The text, however, is merely so-so, and requires a suspension of disbelief that not every reader will be willing to make -- that Houdini's wife would give a child she'd never met, who had no relationship with her husband, his box of secrets, and that the child would so easily drop his dreams. But it's a pleasant enough story, and the boy's obsession is both amusing and will be recognizable to young readers. And it may even encourage kids to learn more about Houdini.

From the Book:
Houdini was a magician. He could pull rabbits from hats, make elephants disappear, and do a thousand card tricks. Locks would fall open at his fingertips, and he could escape from ropes and chains and cabinets and coffins. Police from around the world couldn't keep him in their jails, and the oceans and the seas couldn't drown him. Bolt Houdini into a metal box and throw him in the water; he will escape. Lock him up in a jail, handcuffed and helpless, in any city in the world -- Moscow, New York, Vienna, Paris, or Providence; Houdini will escape.

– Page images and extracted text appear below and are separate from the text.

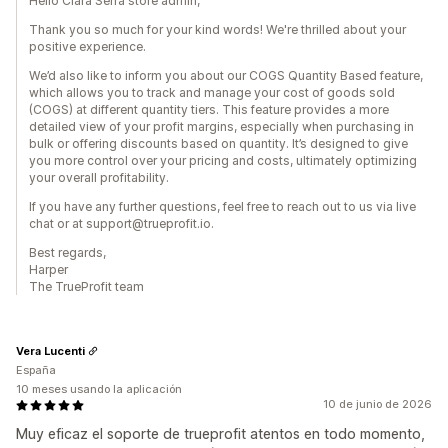
Hello Clara Serra store admin,
Thank you so much for your kind words! We're thrilled about your
positive experience.
We’d also like to inform you about our COGS Quantity Based feature,
which allows you to track and manage your cost of goods sold
(COGS) at different quantity tiers. This feature provides a more
detailed view of your profit margins, especially when purchasing in
bulk or offering discounts based on quantity. It’s designed to give
you more control over your pricing and costs, ultimately optimizing
your overall profitability.
If you have any further questions, feel free to reach out to us via live
chat or at support@trueprofit.io.
Best regards,
Harper
The TrueProfit team
Vera Lucenti
España
10 meses usando la aplicación
10 de junio de 2026
Muy eficaz el soporte de trueprofit atentos en todo momento,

Everyone was wonderstruck by Houdini, but children were especially delighted. Children want to be able to escape their rooms when they are sent there for being bad. They want to make their dinners disappear and their parents vanish. They want to pull candy from their pockets without putting any in, turn their sisters into puppies and their brothers into frogs (although some children want to turn their puppies and frogs into sisters and brothers). Children liked Houdini because he could do the unexplainable things that they wanted to do. Houdini was a magician. Magicians can do anything.